The OPCW said Tuesday it will set new deadlines for Russia in the coming months.

$20M for Refugees

BRUSSELS, Belgium (AP) -- The European Union on Wednesday approved 20.5 million euros ($20.1 million) in aid for refugees from Chechnya to provide food, shelter and clothing.

The latest aid brings the total of humanitarian assistance to refugees to almost 70 million euros ($68.6 million) over the past three years.

Grozny Hostel Blast

GROZNY (AP) -- An explosion tore through a five-story refugee hostel in Grozny on Wednesday, injuring seven people, its residents said.

Authorities in Chechnya and the hostel's administrator, Makka Murtazaliyeva, said the early morning blast was caused by a gas leak, but some residents said they felt a smell of powder suggesting that the explosives were involved.

The hostel is home to several hundred people who have returned to Grozny from refugee camps in northern Chechnya and Ingushetia.

The explosion ravaged one section of the building, tearing off its walls. "Shortly after I got up for morning prayer I heard … the sound of an explosion," said one hostel resident, Khadishat Tulsultanova.

4 Million HIV Cases

MOSCOW (AP) -- The country's HIV-positive population could soon reach 3 million to 4 million given the country's skyrocketing infection rate, a top AIDS official said.

There are 215,000 officially registered infected people, said Oleg Yurin, deputy director of the Center for AIDS Prevention and Treatment.

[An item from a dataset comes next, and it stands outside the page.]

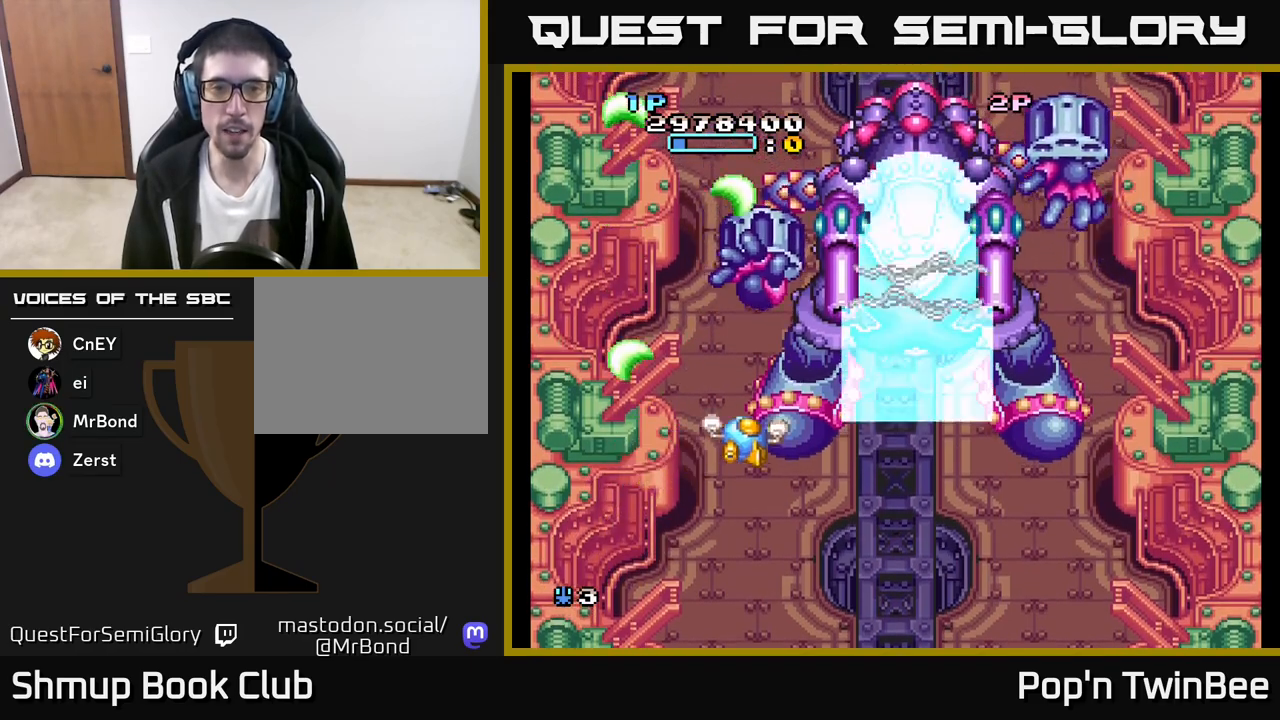
{"buttons": ["A", "DPAD_LEFT"], "left_stick": "center", "right_stick": "center", "events": [[17, "DPAD_RIGHT", "up"], [100, "DPAD_LEFT", "down"], [350, "DPAD_LEFT", "up"], [483, "DPAD_LEFT", "down"]]}
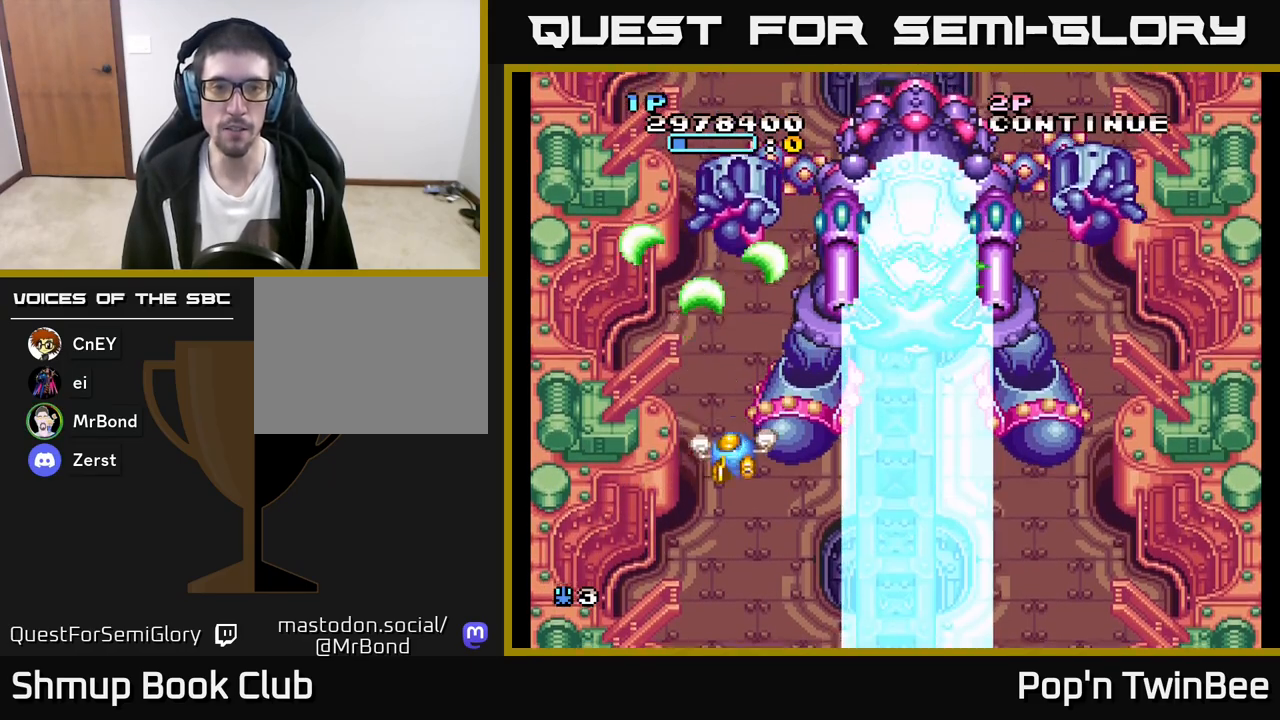
{"buttons": ["A"], "left_stick": "center", "right_stick": "center", "events": [[83, "DPAD_LEFT", "up"], [167, "DPAD_LEFT", "down"], [267, "DPAD_LEFT", "up"], [383, "DPAD_LEFT", "down"], [483, "DPAD_LEFT", "up"]]}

But he estimated the actual number at between 1 million and 2 million, Interfax said.

He said one problem was the shortage of Russian-made drugs to treat AIDS. He said a year of treatment with Western drugs costs $10,000 and that only two AIDS drugs are produced domestically.

Chechen Detained

MAKHACHKALA, Dagestan (AP) -- Customs officials seized a radioactive package from a resident of Chechnya who was trying to cross Russia's border with Azerbaijan, authorities said.

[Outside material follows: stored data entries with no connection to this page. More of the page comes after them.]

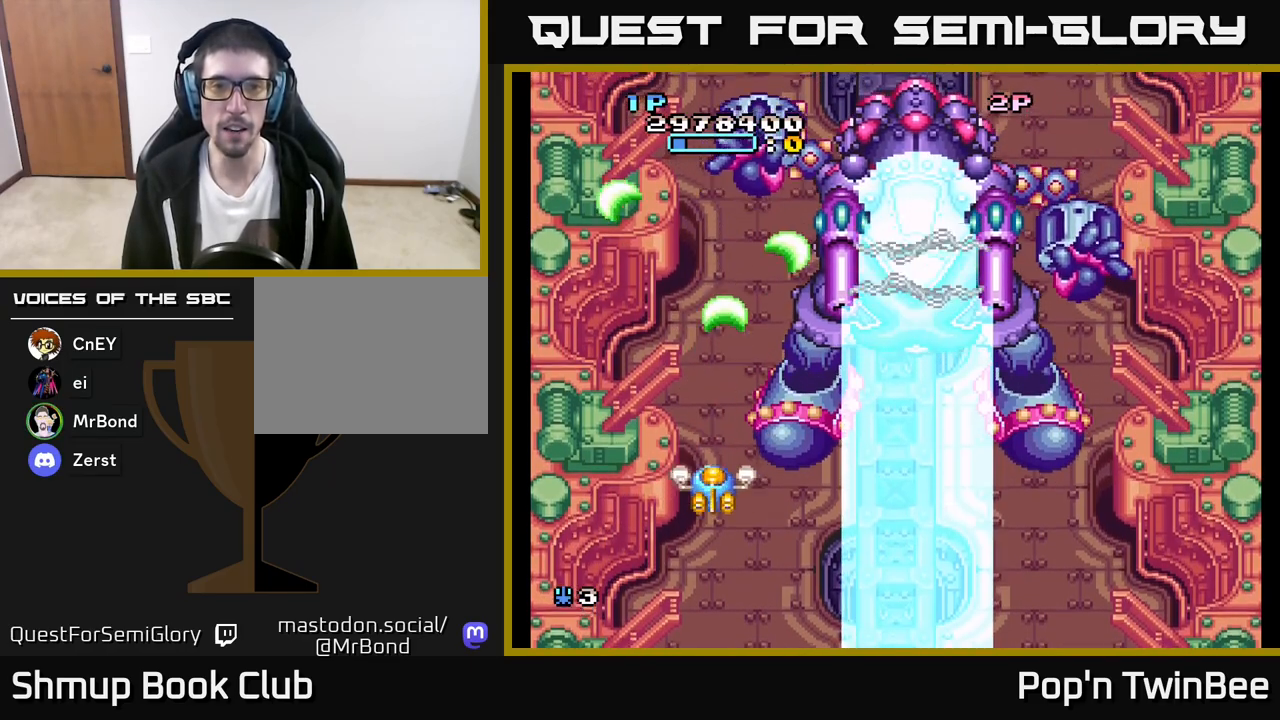
{"buttons": ["A", "DPAD_LEFT"], "left_stick": "center", "right_stick": "center", "events": [[67, "DPAD_LEFT", "down"], [167, "DPAD_LEFT", "up"], [250, "DPAD_LEFT", "down"], [350, "DPAD_LEFT", "up"], [467, "DPAD_LEFT", "down"]]}
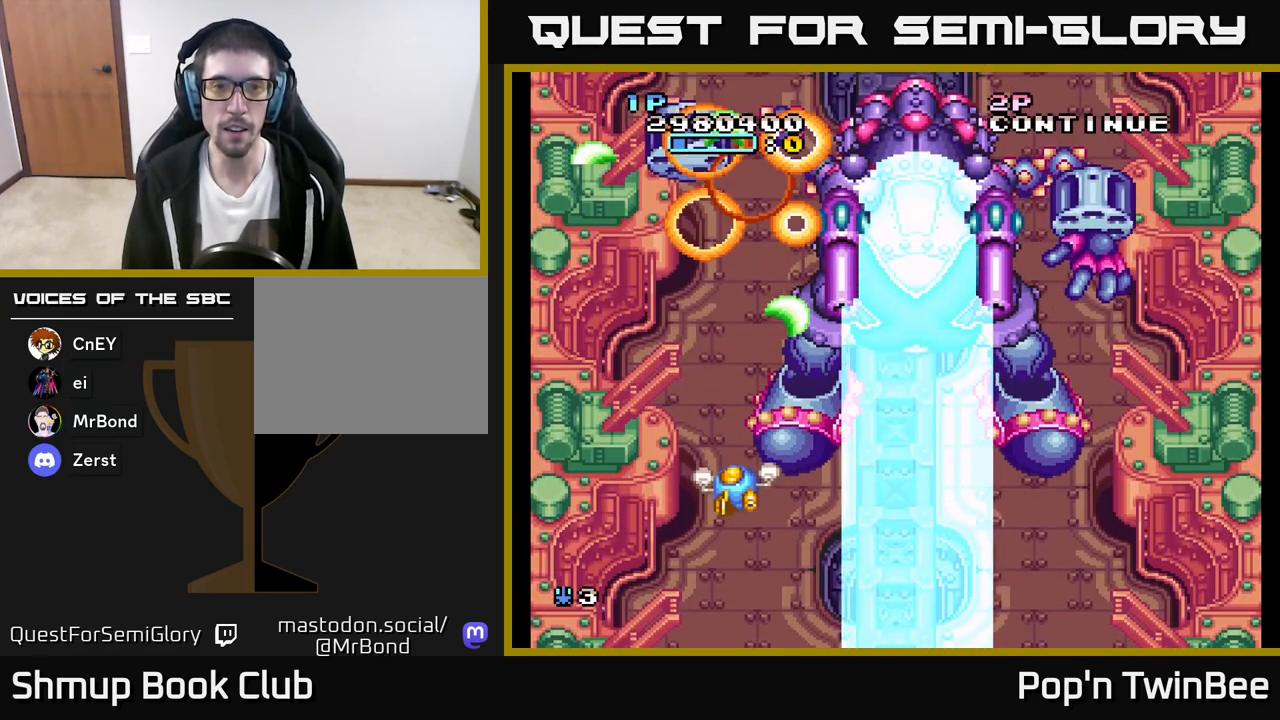
{"buttons": ["A", "DPAD_LEFT"], "left_stick": "center", "right_stick": "center", "events": [[50, "DPAD_LEFT", "up"], [150, "DPAD_LEFT", "down"], [250, "DPAD_LEFT", "up"], [317, "DPAD_DOWN", "down"], [317, "DPAD_LEFT", "down"], [483, "DPAD_DOWN", "up"]]}
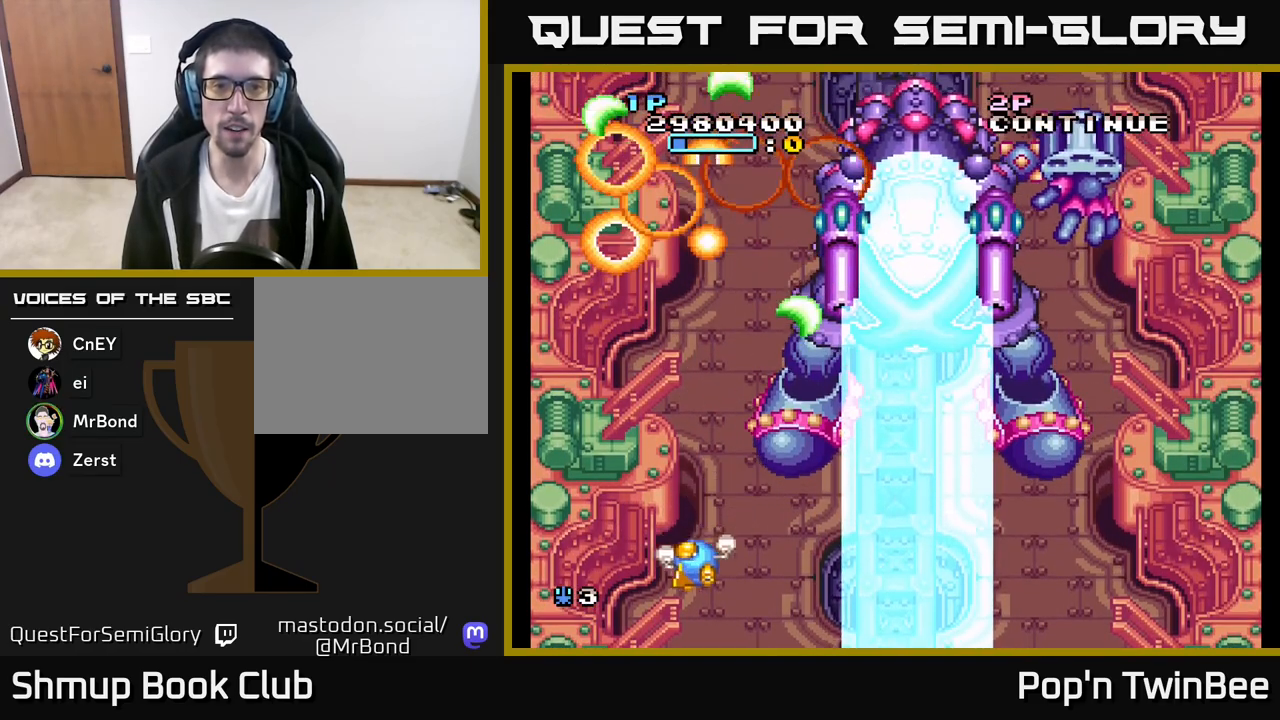
{"buttons": ["A", "DPAD_LEFT"], "left_stick": "center", "right_stick": "center", "events": [[100, "DPAD_DOWN", "down"], [117, "DPAD_LEFT", "up"], [167, "DPAD_DOWN", "up"], [233, "DPAD_LEFT", "down"], [350, "DPAD_LEFT", "up"], [467, "DPAD_LEFT", "down"]]}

A man identified as Ilyas Davletmurzayev was detained after a meter detected a source of radiation in his luggage at the border late Monday, said an official at the Dagestani customs department.

The official said a small box in the man's luggage was emitting radiation at a rate of 1,800 microroentgens per hour, which is well above normal background levels but far below what is considered dangerous for a single dose.

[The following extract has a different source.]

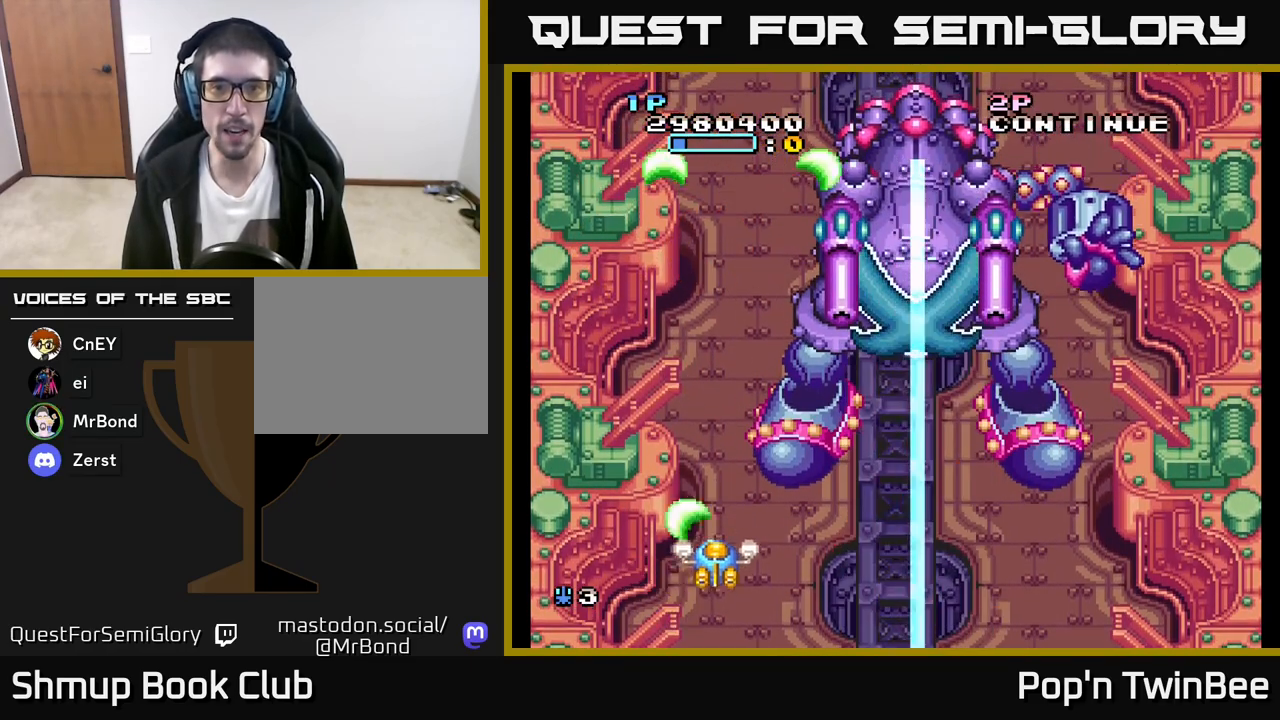
{"buttons": ["A", "DPAD_DOWN", "DPAD_LEFT"], "left_stick": "center", "right_stick": "center", "events": [[133, "DPAD_LEFT", "down"], [250, "DPAD_LEFT", "up"], [400, "DPAD_DOWN", "down"], [417, "DPAD_LEFT", "down"]]}
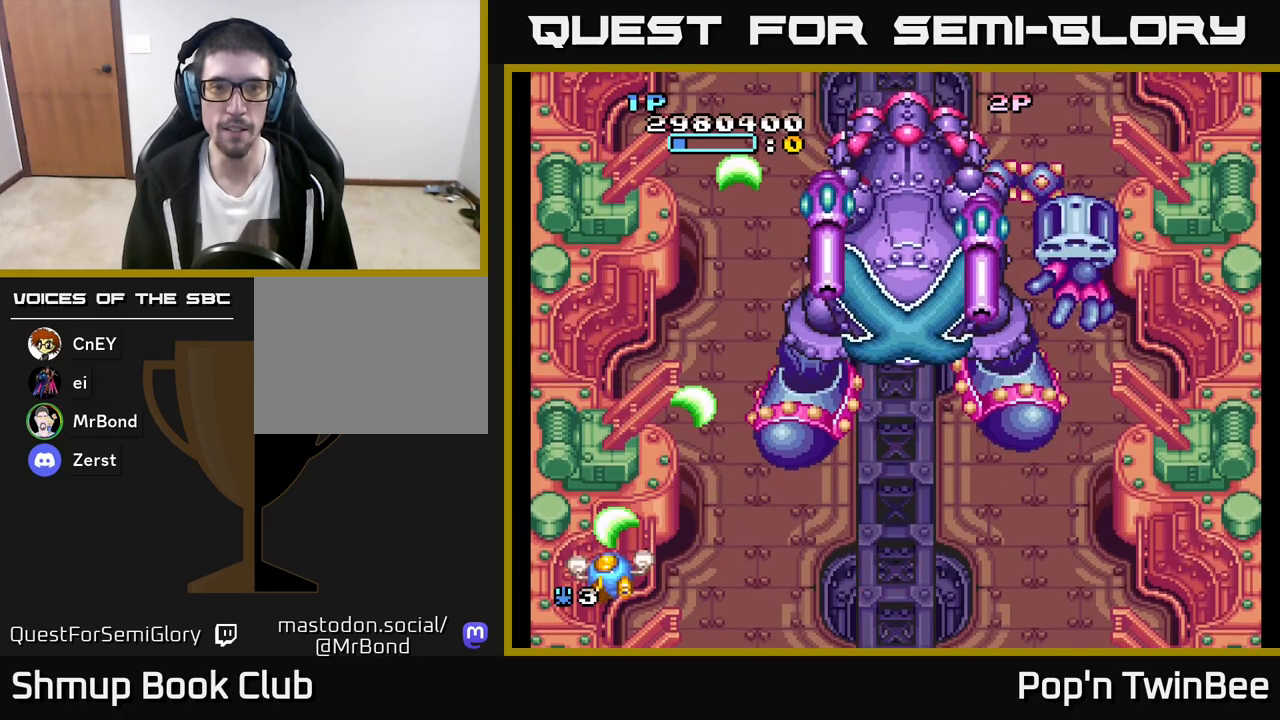
{"buttons": ["A", "DPAD_UP", "DPAD_RIGHT"], "left_stick": "center", "right_stick": "center", "events": [[67, "DPAD_LEFT", "up"], [183, "DPAD_DOWN", "up"], [483, "DPAD_UP", "down"], [500, "DPAD_RIGHT", "down"]]}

The official did not say what device or substance was emitting the radiation. Itar-Tass reported that authorities suspected it was a mixture of osmium and plutonium.

Conviction Upheld

MINSK, Belarus (AP) -- A court in Belarus on Tuesday rejected the appeal of a journalist sentenced to two years in internal exile for slandering President Alexander Lukashenko.

Viktor Ivashkevich's conviction last month stemmed from an article he wrote saying that Lukashenko had made money from illegal arms sales and by exploiting the Russia-Belarus customs union to smuggle goods.

The article in the independent newspaper Rabochy, of which Ivashkevich is editor, was timed to come out during the presidential election campaign last September, but authorities seized 39,000 issues of the edition before it hit newsstands.

"It's clear that this is political revenge against a journalist and against freedom of speech," Ivashkevich said after Tuesday's ruling by the Minsk City Court.

Miss Captivity Game

VILNIUS, Lithuania (AP) -- Move over Miss Universe, make room for Miss Captivity, a contest to pick the most attractive female inmate serving jail time in Lithuania.

The organizer of the event, television producer Arunas Valinskas, announced this week that he finalized a deal with Lithuania's sole female prison and already had accepted applications from 36 would-be title holders.

"We'll attempt to find beauty where you might think there is none," he said at a news conference Monday.

"The prisoners are, after all, women first and foremost."

The prison, the Panevezys Penal Labor Colony, holds more than 1,000 inmates.

The competition will be shown live on the private LNK TV. Valinskas said the likely contest date was Nov. 15.

In addition to what many might see as the dubious honor of being crowned Miss Captivity, the winner and runners-up will qualify for 10,000 litas ($2,500) in prizes.